What if each sunrise and sunset was a gift? What if each birdsong and flower petal was purposeless embellishment? What if clouds were ornamental? What if colors were perks? What if God intended them all to give pleasure?
Not to say they weren’t designed to be functional, but what if the beauty is as important as the function . . . or even more so? It’s hard to imagine God created for practicality and that aesthetics were merely the byproduct. It’s harder to imagine His declarations of goodness were based on successful configuration and not perfection in every dimension.
Couldn’t the water cycle be a massive piece of performance art? Couldn’t the earth’s orbit of the sun be an opportunity to feature the fracturing of light waves across the ultraviolet spectrum and not just an exercise in the division of day and night? Couldn’t the zebra’s stripes be for a toddler’s delight and not only for survival? Maybe the art came first, and the scientific infrastructure was built to showcase it.
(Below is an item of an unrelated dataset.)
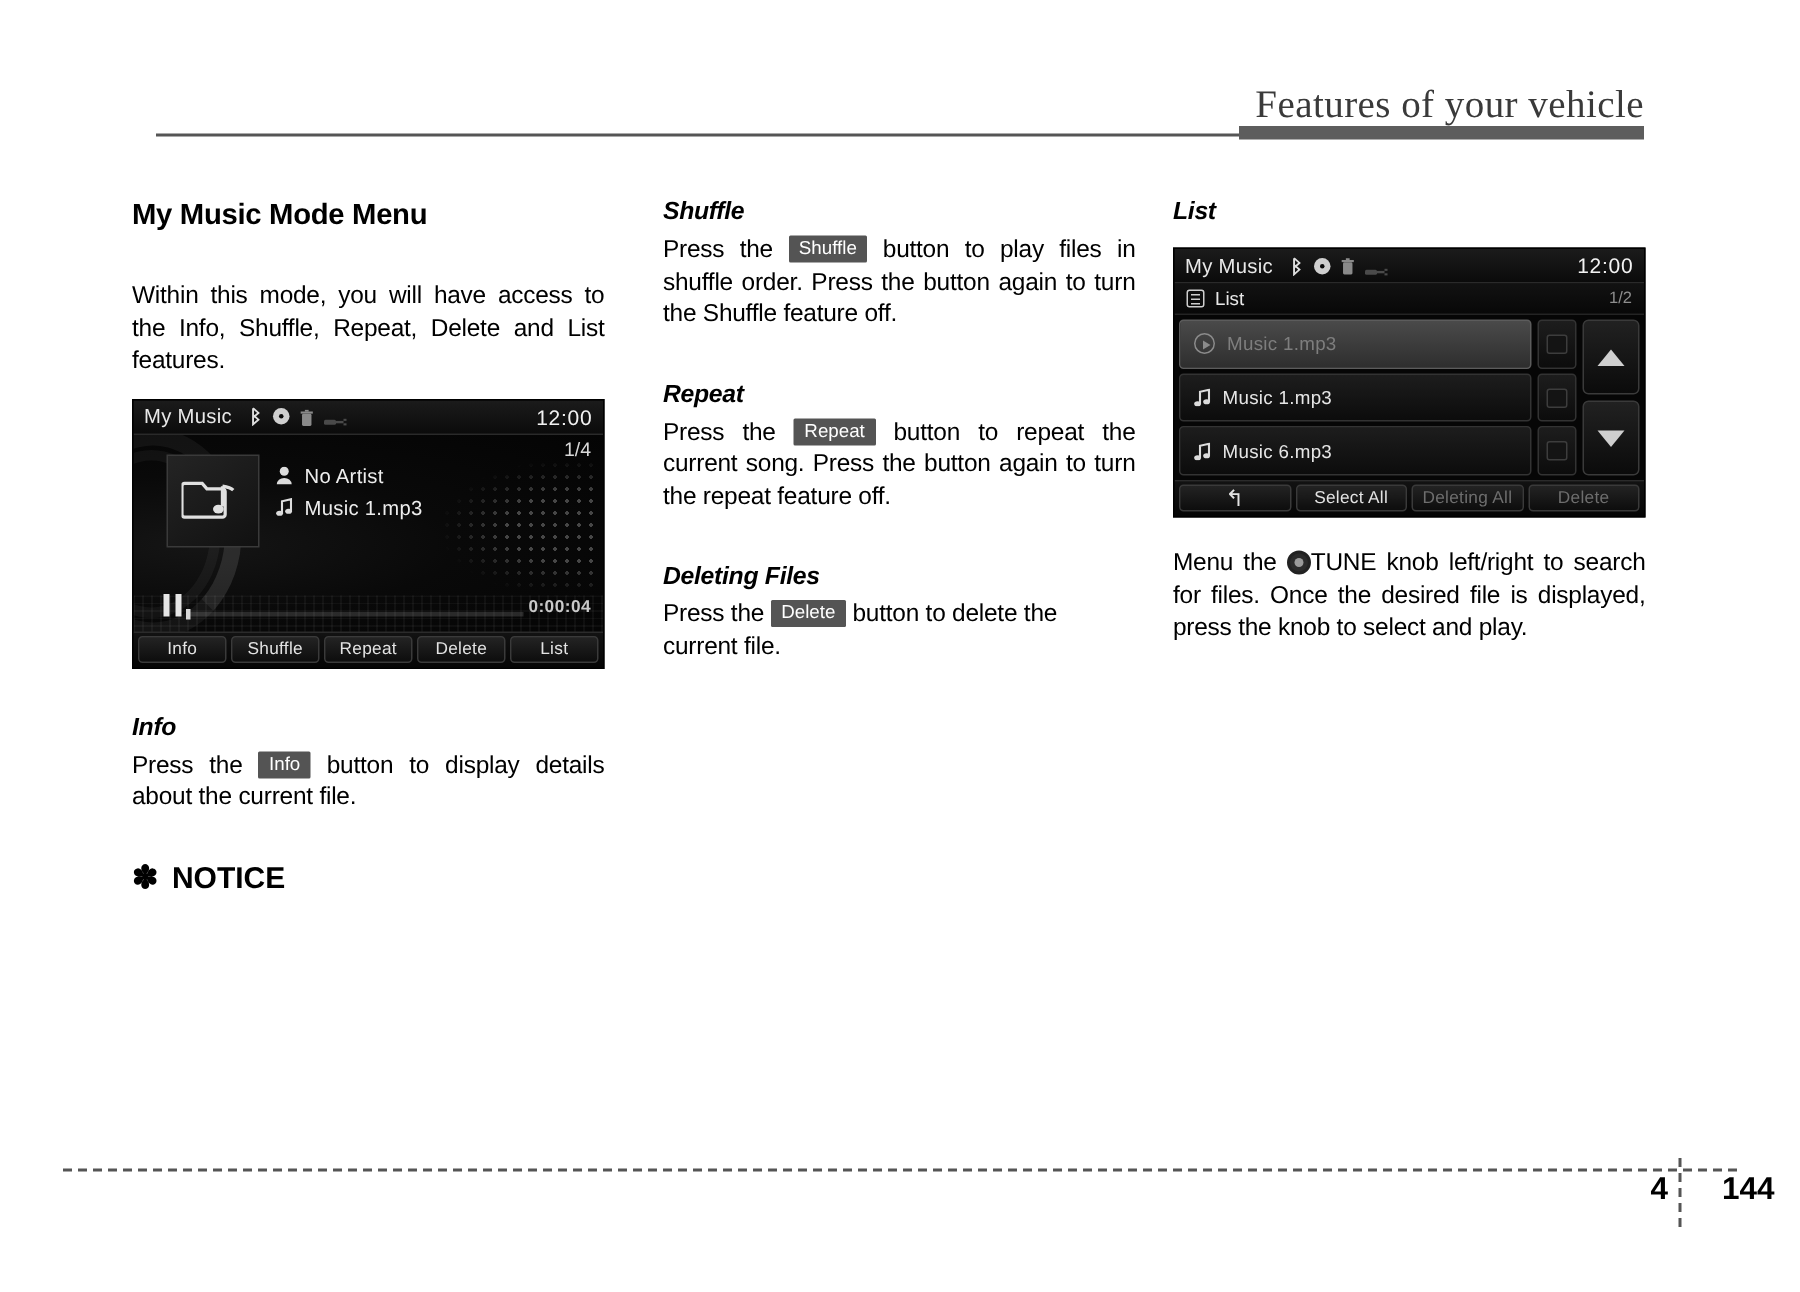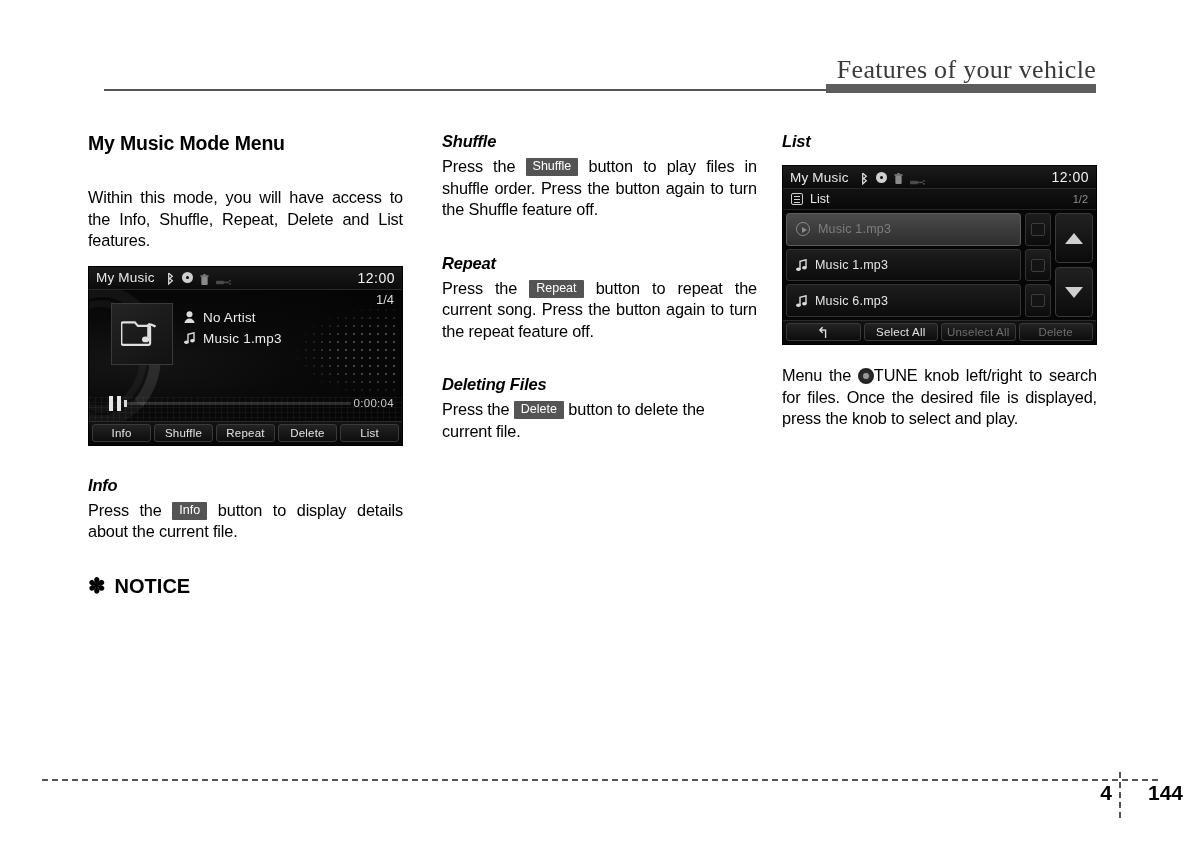"Unselect All" div.scr-btn { text: Unselect -> Deleting }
The more I explore the hows and whys of the world, the more the intricacies and the beauty captivate me. Science gives shape and language to the mystery but never diminishes it. Investigating nature’s marvels increases my amazement—each answered question leads to new reverence. The complexities magnify the wonder of the Creator.
It doesn’t have to be this way. Rocks don’t have to shimmer and sparkle. Running water doesn’t have to sing. But it is this way. And it is good.